I was rooting hard against the Grizzlies last Saturday. But to no avail. Packed in a club-level suite with the White Station Middle School softball team (their shortstop and leadoff batter is my favorite player), I watched Fresno erase a five-run Redbirds lead with six runs in the sixth inning, spurred by a pair of RBIs from Fresno Grizzlies first baseman Brett Pill. (Looking for an early season baseball stat to share with friends? Through Saturday’s game, Pill had driven in 47 runs in 32 games for Fresno. Can’t be long before he’s wearing a San Francisco Giants jersey.) Oddly enough, by game’s end, there seemed to be as many fans at AutoZone Park with “Grizzlies” on their shirt as “Redbirds.”
That Fresno rally happened merely minutes after another bunch of Grizzlies won a game you may have heard about, four blocks away from the ballpark at Third and Union. In Game 3 of their Western Conference semifinal series with Oklahoma City, the Grizzlies (Memphis variety) held Thunder All-Star Kevin Durant to merely 25 points to take a two-games-to-one lead. The few adults in that suite at AutoZone Park were staring at the TV dangling from the ceiling as Marc Gasol buried a pair of clutch, tie-breaking free throws in the game’s final minute to send more than 18,000 fans at FedExForum home happy. Or send them to AutoZone Park happy.
Saturday was one of those nights that remind Memphians just how far the sports scene has come since the turn of the century. As recently as 1997, the best a local sports fan could do in this town come May would be a Double-A baseball game at Tim McCarver Stadium, unless some upstart circus league like the XFL was opening gates at the Liberty Bowl. Now? You can start a Saturday outing watching one of four NBA playoff series unfold at a world-class arena on Beale Street, then stroll 10 minutes north to catch a few at-bats from the top hitting prospect in baseball. (Redbirds outfielder Oscar Taveras may have had his mind on hoops Saturday, as he had one hit in five at bats with three strikeouts.) The literal overflow of an NBA audience at a baseball stadium was as inspiring as the David Freese highlights shown on AutoZone Park’s video board as part of the club’s “Two Outs-Two Strikes-No Problem” promotion.
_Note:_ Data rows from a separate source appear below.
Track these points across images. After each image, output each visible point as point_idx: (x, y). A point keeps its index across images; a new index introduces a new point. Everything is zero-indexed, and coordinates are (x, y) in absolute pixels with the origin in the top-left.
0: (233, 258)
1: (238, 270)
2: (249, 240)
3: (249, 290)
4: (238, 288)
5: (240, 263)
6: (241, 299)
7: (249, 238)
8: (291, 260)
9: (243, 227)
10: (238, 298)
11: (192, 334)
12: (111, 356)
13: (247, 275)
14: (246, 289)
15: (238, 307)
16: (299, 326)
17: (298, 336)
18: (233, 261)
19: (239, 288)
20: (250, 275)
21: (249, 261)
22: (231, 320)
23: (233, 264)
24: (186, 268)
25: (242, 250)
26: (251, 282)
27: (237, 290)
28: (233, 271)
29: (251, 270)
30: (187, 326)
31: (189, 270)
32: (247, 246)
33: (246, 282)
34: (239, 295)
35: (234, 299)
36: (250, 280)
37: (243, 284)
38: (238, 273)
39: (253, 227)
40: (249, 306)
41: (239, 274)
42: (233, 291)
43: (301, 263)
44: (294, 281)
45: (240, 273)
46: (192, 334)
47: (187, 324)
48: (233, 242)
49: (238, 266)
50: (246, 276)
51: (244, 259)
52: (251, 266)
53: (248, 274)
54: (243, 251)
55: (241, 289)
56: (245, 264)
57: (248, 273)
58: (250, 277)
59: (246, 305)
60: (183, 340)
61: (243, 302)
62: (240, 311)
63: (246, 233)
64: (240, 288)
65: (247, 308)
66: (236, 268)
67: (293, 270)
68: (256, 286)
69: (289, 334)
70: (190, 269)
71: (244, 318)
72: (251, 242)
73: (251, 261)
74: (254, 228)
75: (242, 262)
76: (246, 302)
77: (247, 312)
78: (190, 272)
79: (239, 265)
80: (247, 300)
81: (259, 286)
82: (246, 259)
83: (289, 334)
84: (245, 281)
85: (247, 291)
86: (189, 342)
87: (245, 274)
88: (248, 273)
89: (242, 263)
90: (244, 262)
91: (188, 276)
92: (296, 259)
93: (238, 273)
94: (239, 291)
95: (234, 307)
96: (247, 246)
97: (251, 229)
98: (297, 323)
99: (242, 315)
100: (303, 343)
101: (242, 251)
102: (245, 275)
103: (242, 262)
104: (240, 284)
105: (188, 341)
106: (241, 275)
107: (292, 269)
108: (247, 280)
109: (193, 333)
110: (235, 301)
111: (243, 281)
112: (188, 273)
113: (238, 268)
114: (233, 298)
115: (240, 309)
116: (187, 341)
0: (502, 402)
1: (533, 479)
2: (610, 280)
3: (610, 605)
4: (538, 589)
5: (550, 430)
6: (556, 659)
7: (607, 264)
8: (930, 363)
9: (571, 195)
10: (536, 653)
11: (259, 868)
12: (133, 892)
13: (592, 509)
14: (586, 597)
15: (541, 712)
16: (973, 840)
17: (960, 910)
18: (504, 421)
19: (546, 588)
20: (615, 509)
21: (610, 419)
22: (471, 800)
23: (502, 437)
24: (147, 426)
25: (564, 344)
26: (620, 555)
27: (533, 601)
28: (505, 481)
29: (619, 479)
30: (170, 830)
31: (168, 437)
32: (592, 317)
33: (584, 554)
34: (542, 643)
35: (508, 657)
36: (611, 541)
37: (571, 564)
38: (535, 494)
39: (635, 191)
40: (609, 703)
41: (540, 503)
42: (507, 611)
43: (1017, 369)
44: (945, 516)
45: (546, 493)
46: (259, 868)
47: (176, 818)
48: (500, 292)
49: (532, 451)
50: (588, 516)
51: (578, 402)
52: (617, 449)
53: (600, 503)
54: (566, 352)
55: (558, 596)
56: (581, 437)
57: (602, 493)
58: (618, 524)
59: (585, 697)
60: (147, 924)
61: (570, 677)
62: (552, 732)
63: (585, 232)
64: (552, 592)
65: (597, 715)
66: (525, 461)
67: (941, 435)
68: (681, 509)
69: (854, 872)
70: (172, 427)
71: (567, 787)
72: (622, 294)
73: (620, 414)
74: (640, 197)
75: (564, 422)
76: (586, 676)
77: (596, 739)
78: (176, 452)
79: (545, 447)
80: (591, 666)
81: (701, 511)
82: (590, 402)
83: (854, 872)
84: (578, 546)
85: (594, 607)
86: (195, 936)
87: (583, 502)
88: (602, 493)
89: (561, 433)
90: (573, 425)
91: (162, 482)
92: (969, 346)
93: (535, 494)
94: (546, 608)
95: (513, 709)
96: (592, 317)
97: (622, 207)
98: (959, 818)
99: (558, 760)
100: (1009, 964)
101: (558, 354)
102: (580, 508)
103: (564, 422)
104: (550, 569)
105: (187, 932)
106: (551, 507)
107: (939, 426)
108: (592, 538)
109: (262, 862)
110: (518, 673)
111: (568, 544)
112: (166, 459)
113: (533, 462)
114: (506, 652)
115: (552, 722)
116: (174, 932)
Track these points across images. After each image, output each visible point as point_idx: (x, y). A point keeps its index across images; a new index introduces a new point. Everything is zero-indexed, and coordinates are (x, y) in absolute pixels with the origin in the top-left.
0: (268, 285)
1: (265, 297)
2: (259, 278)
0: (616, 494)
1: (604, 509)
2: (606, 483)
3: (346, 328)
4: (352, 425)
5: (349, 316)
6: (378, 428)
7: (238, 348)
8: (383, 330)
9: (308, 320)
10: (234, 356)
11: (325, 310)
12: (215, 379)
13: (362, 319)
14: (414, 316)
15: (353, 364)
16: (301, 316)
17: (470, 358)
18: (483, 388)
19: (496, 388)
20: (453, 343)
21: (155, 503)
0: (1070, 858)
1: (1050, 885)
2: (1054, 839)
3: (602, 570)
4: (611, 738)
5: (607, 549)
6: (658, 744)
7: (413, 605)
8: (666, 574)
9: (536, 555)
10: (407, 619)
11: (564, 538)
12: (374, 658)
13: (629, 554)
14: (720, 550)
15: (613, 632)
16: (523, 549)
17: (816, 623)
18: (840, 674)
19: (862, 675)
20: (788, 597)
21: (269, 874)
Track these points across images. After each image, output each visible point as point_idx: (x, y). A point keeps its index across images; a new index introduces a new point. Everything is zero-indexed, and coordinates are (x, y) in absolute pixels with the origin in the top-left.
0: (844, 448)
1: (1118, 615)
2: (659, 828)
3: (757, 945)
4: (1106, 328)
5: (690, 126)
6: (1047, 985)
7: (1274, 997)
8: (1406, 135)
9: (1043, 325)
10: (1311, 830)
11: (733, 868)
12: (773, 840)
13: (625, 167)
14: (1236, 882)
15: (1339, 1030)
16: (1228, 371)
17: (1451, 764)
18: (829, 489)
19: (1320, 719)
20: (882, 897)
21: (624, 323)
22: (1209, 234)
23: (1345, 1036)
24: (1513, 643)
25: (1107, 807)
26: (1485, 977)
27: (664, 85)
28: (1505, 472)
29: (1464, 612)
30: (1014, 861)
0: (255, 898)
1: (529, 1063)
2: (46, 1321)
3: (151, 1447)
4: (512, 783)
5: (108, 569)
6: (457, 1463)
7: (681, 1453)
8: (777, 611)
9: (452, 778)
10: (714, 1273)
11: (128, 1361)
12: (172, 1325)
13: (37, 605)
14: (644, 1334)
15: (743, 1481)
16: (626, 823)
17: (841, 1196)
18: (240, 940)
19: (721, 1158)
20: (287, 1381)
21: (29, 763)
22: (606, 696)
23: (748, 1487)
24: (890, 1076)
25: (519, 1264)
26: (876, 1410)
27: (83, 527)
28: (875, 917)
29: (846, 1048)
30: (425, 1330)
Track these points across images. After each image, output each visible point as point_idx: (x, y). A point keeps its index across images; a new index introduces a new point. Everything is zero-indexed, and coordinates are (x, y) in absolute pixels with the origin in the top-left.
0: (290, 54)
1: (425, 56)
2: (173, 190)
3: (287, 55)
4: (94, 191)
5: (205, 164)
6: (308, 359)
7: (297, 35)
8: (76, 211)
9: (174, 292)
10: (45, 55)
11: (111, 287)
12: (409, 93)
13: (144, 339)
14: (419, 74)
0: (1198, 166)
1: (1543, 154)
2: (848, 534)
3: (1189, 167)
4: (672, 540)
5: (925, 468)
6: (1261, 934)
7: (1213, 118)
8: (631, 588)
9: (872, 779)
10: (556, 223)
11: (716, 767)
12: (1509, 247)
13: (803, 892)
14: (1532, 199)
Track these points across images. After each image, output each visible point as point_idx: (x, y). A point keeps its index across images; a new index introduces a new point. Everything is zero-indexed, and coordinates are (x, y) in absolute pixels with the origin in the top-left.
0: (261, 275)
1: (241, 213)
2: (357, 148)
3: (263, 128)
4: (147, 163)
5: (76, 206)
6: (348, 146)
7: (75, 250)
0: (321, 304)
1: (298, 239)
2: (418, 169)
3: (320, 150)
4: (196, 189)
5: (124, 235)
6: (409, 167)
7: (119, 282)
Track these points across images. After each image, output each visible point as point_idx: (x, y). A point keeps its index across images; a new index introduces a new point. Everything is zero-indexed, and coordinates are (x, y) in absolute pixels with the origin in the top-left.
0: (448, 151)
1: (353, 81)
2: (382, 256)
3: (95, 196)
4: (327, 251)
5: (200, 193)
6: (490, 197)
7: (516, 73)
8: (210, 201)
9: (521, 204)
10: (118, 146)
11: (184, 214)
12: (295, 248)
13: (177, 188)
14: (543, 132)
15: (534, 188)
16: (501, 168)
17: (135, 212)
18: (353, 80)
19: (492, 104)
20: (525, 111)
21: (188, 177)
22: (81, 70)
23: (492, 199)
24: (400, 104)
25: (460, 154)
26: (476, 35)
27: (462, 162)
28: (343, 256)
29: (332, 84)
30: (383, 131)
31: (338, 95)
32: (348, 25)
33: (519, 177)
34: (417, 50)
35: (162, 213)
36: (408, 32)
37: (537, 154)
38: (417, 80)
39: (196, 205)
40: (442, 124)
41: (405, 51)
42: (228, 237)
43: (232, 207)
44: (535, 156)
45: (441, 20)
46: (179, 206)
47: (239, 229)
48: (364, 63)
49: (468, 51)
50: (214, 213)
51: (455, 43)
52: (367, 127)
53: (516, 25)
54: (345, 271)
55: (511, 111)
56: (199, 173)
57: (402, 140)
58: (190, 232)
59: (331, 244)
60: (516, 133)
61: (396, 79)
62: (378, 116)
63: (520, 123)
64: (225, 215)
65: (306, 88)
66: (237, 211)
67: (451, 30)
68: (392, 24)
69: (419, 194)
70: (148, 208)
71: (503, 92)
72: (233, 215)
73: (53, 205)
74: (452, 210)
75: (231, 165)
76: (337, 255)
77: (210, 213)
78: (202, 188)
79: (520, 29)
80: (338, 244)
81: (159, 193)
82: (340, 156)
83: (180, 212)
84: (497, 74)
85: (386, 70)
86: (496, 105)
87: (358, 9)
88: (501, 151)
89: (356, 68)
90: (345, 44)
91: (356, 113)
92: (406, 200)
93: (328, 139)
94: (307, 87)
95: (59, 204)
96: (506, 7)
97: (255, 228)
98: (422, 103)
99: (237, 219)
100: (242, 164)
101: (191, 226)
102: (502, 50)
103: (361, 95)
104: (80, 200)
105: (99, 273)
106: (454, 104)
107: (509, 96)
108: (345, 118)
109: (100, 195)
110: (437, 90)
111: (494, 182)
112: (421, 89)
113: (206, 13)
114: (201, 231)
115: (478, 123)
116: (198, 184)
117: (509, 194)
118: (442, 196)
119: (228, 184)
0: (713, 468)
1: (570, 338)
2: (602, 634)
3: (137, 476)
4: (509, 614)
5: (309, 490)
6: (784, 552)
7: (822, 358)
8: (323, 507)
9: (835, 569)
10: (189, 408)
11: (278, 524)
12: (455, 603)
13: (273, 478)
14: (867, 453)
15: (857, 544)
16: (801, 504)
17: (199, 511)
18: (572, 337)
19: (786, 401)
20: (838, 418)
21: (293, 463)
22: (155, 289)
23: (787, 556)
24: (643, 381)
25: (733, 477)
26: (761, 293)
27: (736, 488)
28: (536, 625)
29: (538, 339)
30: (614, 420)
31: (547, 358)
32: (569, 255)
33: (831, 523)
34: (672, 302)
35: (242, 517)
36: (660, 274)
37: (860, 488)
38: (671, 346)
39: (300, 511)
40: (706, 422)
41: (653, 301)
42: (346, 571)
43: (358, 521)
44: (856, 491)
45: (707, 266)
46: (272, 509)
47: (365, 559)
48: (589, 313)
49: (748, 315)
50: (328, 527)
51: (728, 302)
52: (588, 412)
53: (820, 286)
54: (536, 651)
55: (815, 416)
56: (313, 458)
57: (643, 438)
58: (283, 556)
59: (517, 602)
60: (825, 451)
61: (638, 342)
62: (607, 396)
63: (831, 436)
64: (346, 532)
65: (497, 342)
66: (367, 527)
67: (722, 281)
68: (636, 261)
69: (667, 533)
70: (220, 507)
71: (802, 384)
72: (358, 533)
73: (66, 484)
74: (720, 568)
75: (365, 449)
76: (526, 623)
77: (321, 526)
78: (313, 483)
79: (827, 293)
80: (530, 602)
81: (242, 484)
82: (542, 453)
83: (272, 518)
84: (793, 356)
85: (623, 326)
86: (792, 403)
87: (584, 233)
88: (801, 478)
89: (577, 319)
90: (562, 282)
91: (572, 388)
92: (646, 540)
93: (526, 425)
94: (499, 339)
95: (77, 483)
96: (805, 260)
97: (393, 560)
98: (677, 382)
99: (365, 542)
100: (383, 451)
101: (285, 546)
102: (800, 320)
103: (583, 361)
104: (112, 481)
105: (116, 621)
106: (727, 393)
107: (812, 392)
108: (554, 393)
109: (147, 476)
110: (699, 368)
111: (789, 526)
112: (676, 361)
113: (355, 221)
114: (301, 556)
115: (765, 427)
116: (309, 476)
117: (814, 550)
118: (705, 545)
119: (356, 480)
After the baseball game, a 6-5 Grizzlies win, the Spartan softball team pulled out cell phones to record the fireworks show. All the color and explosive volume of the display seemed especially fitting for a spring night in downtown Memphis. I found myself wondering if these kids — all born after the Redbirds arrived in 1998 — had any idea how brilliant the show actually was.
• In line at the Redbirds team store Saturday night, I watched a boy walk up to the register with a 2012 team set of baseball cards. Visible through the plastic on top of the set was a card of Shelby Miller. And I wondered if the boy had a clue as to the new value of that baseball card. On May 10, 2012, Miller was a 3-2 pitcher with Memphis, struggling to find the stuff that had him ranked among baseball’s best young hurlers. On May 10, 2013 at Busch Stadium in St. Louis — the night before the boy took his card home from AutoZone Park — Miller essentially threw a perfect game one batter late. After giving up a single to Colorado’s Eric Young to open the game, Miller retired the next 27 Rockies in order, striking out 13 (a Cardinal rookie record) and not allowing so much as a walk. The win improved Miller’s record to 5-2 and lowered his ERA to 1.58. Much more of this and the name Bob Gibson will enter conversations. Enjoy those cards, kid. One of them might help pay for college someday.